WORK REQUIRED: Convert the lines of the saved entries below into a JSON list of strings, one string per line and no blank lines, beginning at the start of the records and ending with the line that contains "Starte meine Bewerbung!". Leave the pictures out.
PROVIDED INFORMATION Block Start
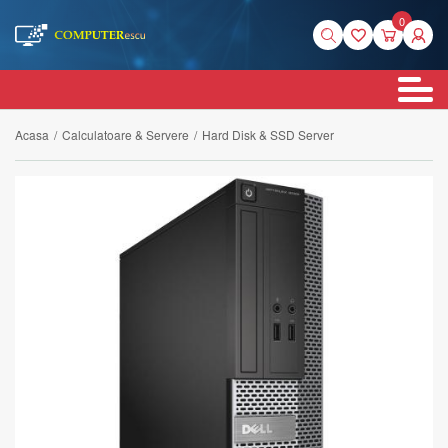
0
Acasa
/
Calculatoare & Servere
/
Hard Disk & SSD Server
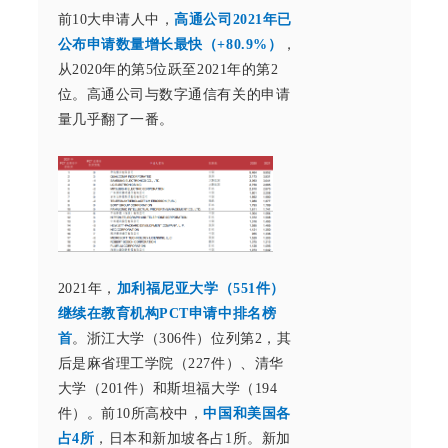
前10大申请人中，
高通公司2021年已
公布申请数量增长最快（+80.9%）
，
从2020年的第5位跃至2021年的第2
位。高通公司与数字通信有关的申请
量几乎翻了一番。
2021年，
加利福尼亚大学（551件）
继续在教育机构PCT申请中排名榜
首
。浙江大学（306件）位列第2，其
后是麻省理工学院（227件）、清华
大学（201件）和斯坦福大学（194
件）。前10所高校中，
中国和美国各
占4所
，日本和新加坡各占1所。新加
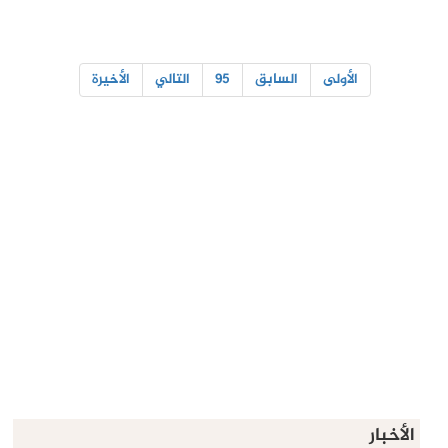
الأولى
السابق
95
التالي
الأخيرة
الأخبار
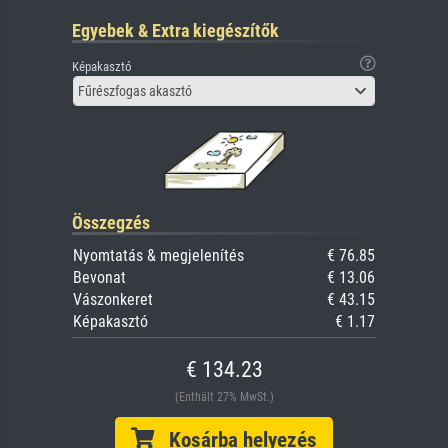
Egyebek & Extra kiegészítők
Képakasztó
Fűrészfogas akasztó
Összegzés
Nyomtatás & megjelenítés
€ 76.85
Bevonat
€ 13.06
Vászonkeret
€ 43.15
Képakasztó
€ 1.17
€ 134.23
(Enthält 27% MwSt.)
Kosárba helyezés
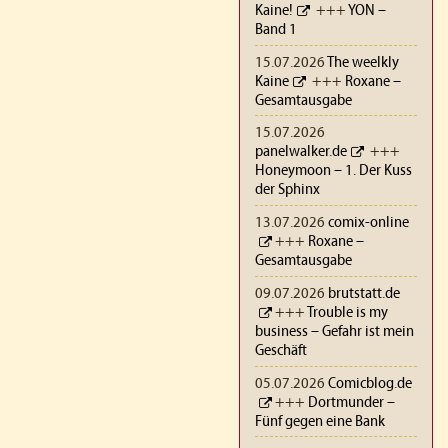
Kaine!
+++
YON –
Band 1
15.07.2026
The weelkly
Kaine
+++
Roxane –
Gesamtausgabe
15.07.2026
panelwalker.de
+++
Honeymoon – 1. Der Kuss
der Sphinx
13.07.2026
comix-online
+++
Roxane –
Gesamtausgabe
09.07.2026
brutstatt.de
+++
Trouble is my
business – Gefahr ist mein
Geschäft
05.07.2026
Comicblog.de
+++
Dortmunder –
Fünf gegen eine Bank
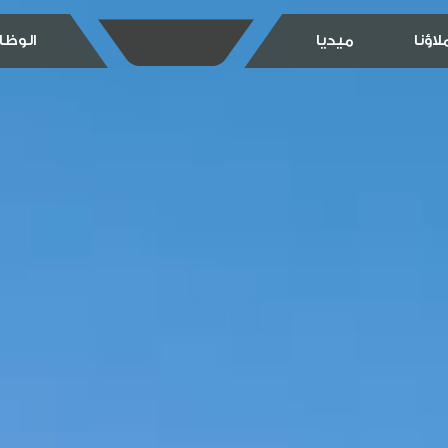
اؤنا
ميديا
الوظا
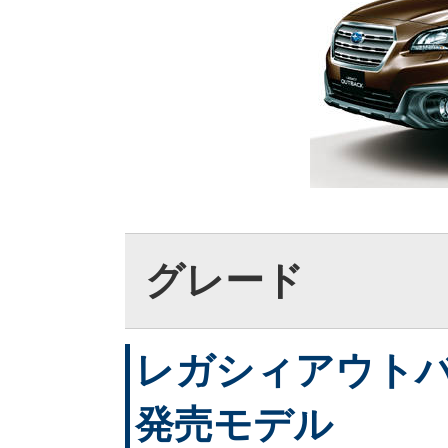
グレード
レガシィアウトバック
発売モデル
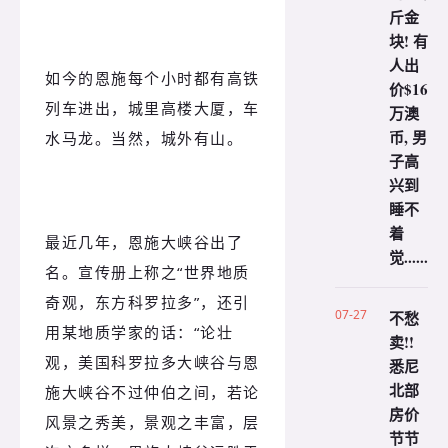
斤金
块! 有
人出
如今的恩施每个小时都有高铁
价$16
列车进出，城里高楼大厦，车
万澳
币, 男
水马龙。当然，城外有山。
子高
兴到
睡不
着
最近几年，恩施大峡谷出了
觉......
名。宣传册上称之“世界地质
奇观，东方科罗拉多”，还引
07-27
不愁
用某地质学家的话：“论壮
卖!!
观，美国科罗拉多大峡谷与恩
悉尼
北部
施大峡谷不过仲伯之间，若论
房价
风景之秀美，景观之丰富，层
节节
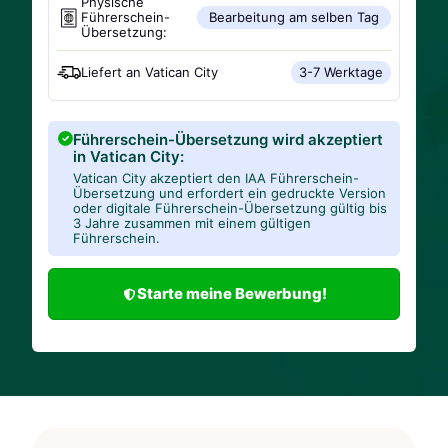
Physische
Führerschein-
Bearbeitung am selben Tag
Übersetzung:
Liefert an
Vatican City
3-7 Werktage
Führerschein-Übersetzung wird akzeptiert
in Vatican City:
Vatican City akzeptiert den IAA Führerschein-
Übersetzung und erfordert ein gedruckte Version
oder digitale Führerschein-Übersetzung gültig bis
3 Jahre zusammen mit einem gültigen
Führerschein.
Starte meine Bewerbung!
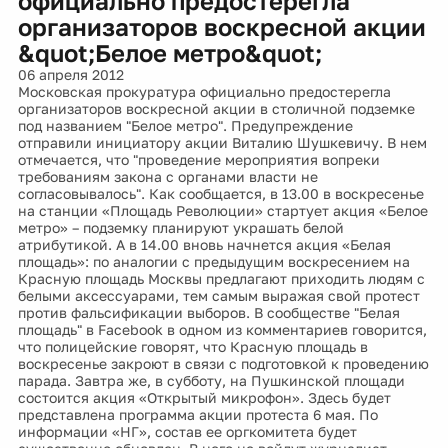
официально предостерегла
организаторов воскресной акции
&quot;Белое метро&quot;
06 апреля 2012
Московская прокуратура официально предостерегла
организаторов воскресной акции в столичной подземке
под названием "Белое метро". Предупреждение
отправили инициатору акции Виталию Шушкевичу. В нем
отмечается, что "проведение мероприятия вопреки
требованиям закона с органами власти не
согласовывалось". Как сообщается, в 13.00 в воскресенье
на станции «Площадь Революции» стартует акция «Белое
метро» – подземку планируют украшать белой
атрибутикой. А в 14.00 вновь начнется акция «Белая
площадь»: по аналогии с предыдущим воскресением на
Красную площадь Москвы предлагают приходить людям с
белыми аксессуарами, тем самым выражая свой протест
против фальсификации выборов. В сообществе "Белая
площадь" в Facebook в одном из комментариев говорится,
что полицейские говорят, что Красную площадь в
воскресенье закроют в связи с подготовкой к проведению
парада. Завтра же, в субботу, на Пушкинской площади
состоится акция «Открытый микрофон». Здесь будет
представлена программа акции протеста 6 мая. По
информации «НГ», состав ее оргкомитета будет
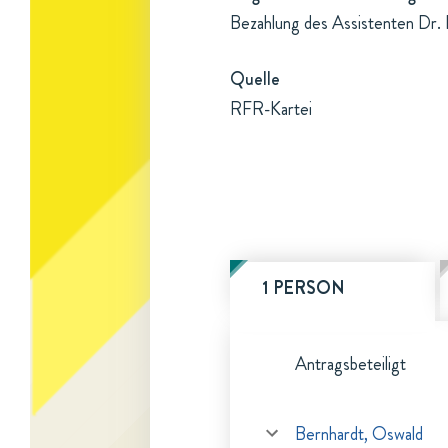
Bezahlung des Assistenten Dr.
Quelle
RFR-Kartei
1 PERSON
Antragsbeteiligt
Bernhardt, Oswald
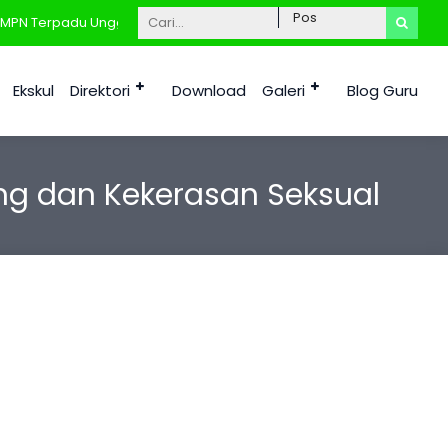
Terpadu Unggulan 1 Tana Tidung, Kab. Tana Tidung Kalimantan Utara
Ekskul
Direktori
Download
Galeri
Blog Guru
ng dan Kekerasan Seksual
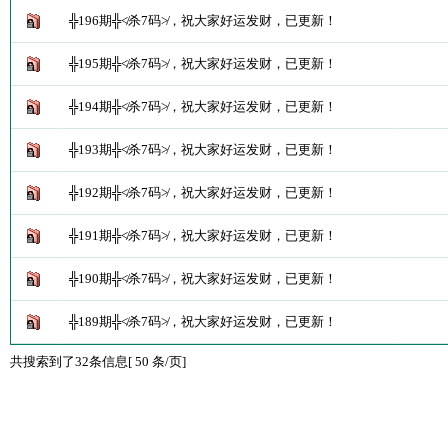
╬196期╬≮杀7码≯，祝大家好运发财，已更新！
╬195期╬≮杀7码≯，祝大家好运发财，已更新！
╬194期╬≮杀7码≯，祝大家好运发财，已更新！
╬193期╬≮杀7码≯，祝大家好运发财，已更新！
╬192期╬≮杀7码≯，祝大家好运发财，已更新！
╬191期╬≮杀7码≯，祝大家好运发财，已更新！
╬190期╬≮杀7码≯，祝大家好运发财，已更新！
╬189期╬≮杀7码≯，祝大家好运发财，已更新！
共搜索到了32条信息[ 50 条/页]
PROVIDED INFORMATION Block End
YOUR RESPONSE:
[
  "0",
  "Acasa",
  "/",
  "Calculatoare & Servere",
  "/",
  "Hard Disk & SSD Server",
  "前10大申请人中，",
  "高通公司2021年已",
  "公布申请数量增长最快（+80.9%）",
  "，",
  "从2020年的第5位跃至2021年的第2",
  "位。高通公司与数字通信有关的申请",
  "量几乎翻了一番。",
  "2021年，",
  "加利福尼亚大学（551件）",
  "继续在教育机构PCT申请中排名榜",
  "首",
  "。浙江大学（306件）位列第2，其",
  "后是麻省理工学院（227件）、清华",
  "大学（201件）和斯坦福大学（194",
  "件）。前10所高校中，",
  "中国和美国各",
  "占4所",
  "，日本和新加坡各占1所。新加",
  "الأولى",
  "السابق",
  "95",
  "التالي",
  "الأخيرة",
  "الأخبار",
  "Egyebek & Extra kiegészítők",
  "Képakasztó",
  "Fűrészfogas akasztó",
  "Összegzés",
  "Nyomtatás & megjelenítés",
  "€ 76.85",
  "Bevonat",
  "€ 13.06",
  "Vászonkeret",
  "€ 43.15",
  "Képakasztó",
  "€ 1.17",
  "€ 134.23",
  "(Enthält 27% MwSt.)",
  "Kosárba helyezés",
  "Kaine!",
  "+++",
  "YON –",
  "Band 1",
  "15.07.2026",
  "The weelkly",
  "Kaine",
  "+++",
  "Roxane –",
  "Gesamtausgabe",
  "15.07.2026",
  "panelwalker.de",
  "+++",
  "Honeymoon – 1. Der Kuss",
  "der Sphinx",
  "13.07.2026",
  "comix-online",
  "+++",
  "Roxane –",
  "Gesamtausgabe",
  "09.07.2026",
  "brutstatt.de",
  "+++",
  "Trouble is my",
  "business – Gefahr ist mein",
  "Geschäft",
  "05.07.2026",
  "Comicblog.de",
  "+++",
  "Dortmunder –",
  "Fünf gegen eine Bank",
  "اؤنا",
  "ميديا",
  "الوظا",
  "グレード",
  "レガシィアウトバック",
  "発売モデル",
  "斤金",
  "块! 有",
  "人出",
  "如今的恩施每个小时都有高铁",
  "价$16",
  "列车进出，城里高楼大厦，车",
  "万澳",
  "币, 男",
  "水马龙。当然，城外有山。",
  "子高",
  "兴到",
  "睡不",
  "着",
  "最近几年，恩施大峡谷出了",
  "觉......",
  "名。宣传册上称之“世界地质",
  "奇观，东方科罗拉多”，还引",
  "07-27",
  "不愁",
  "用某地质学家的话：“论壮",
  "卖!!",
  "观，美国科罗拉多大峡谷与恩",
  "悉尼",
  "北部",
  "施大峡谷不过仲伯之间，若论",
  "房价",
  "风景之秀美，景观之丰富，层",
  "节节",
  "Physische",
  "Führerschein-",
  "Bearbeitung am selben Tag",
  "Übersetzung:",
  "Liefert an",
  "Vatican City",
  "3-7 Werktage",
  "Führerschein-Übersetzung wird akzeptiert",
  "in Vatican City:",
  "Vatican City akzeptiert den IAA Führerschein-",
  "Übersetzung und erfordert ein gedruckte Version",
  "oder digitale Führerschein-Übersetzung gültig bis",
  "3 Jahre zusammen mit einem gültigen",
  "Führerschein.",
  "Starte meine Bewerbung!"
]